Confronter les époques en les faisant passer au creuset de l’art, quelle belle idée ! Le chorégraphe Mourad Merzouki, le violoniste Julien Chauvin et l’ensemble qu’il a fondé, Le Concert de la Loge, fêtent le 300e anniversaire des Quatre Saisons de Vivaldi (l’œuvre aurait été composée entre 1723 et 1724). Dans l’ombre, les artistes s’installent, l’accord de l’orchestre vibre. Impossible de différencier musiciens et danseurs : tous sont vêtus dans les mêmes teintes d’automne, ocres, roux, terre glaise dans laquelle tout se refonde. Les danseurs émergent d’entre les instrumentistes. Les corps racontent les lignes mélodiques, se ploient à leurs tempi, se ressourcent au sol, se livrent à des envolées acrobatiques, offrent leur dynamisme aux figures classiques de la breakdance.

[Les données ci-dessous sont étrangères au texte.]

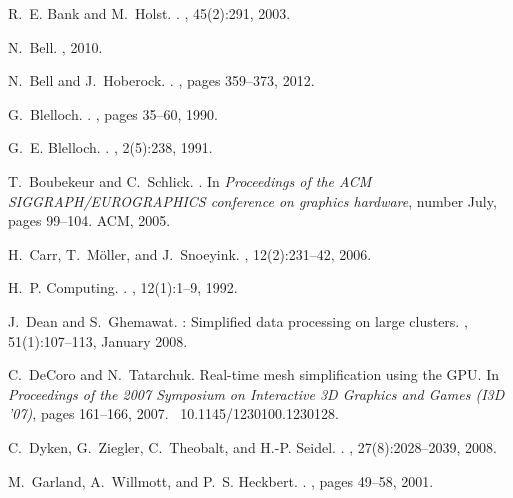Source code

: \documentclass[10pt,journal,cspaper,compsoc]{IEEEtran}
\begin{document}
\begin{thebibliography}{10}

R.~E. Bank and M.~Holst.
.
, 45(2):291, 2003.

N.~Bell.
, 2010.

N.~Bell and J.~Hoberock.
.
, pages 359--373, 2012.

G.~Blelloch.
.
, pages 35--60, 1990.

G.~E. Blelloch.
.
, 2(5):238, 1991.

T.~Boubekeur and C.~Schlick.
.
\newblock In {\em Proceedings of the ACM SIGGRAPH/EUROGRAPHICS conference on
  graphics hardware}, number July, pages 99--104. ACM, 2005.

H.~Carr, T.~M\"{o}ller, and J.~Snoeyink.
,
  12(2):231--42, 2006.

H.~P. Computing.
.
, 12(1):1--9, 1992.

J.~Dean and S.~Ghemawat.
: Simplified data processing on large clusters.
, 51(1):107--113, January 2008.

C.~DeCoro and N.~Tatarchuk.
\newblock Real-time mesh simplification using the {GPU}.
\newblock In {\em Proceedings of the 2007 Symposium on Interactive 3D Graphics
  and Games (I3D '07)}, pages 161--166, 2007.
~10.1145/1230100.1230128.

C.~Dyken, G.~Ziegler, C.~Theobalt, and H.-P. Seidel.
.
, 27(8):2028--2039, 2008.

M.~Garland, A.~Willmott, and P.~S. Heckbert.
.
, pages 49--58, 2001.


\end{thebibliography}
\end{document}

Le thème des battles, familier des compétitions de ce style de danse, se joue de ses propres codes, voit danseurs et violons se confronter en prouesses techniques. La rencontre entre les modes d’expression accorde une tension particulière à l’œuvre. Les Quatre saisons deviennent l’objet d’un enjeu puissant où les êtres tentent de découvrir un sens. La porosité entre les genres et les époques n’efface pas les distances, mais autorise une fusion intéressante où les gestes se réinventent. Les pas de deux se nouent au cœur d’une danse qui, au départ, magnifie l’individu dans sa performance solitaire, les instruments d’orchestre, statiques d’habitude, se mettent en mouvement et se mêlent aux pas des danseurs. Les uns et les autres transforment leur manière d’être en scène grâce à la réalisatrice et scénariste Coline Serreau : les uns s’asseyent pour écouter, les autres s’interrompent pour regarder… L’œuvre symphonique se mue en opéra et c’est très beau.
MARYVONNE COLOMBANI
Les Quatre Saisons s’est joué le 17 avril au Grand Théâtre de Provence, Aix-en-Provence.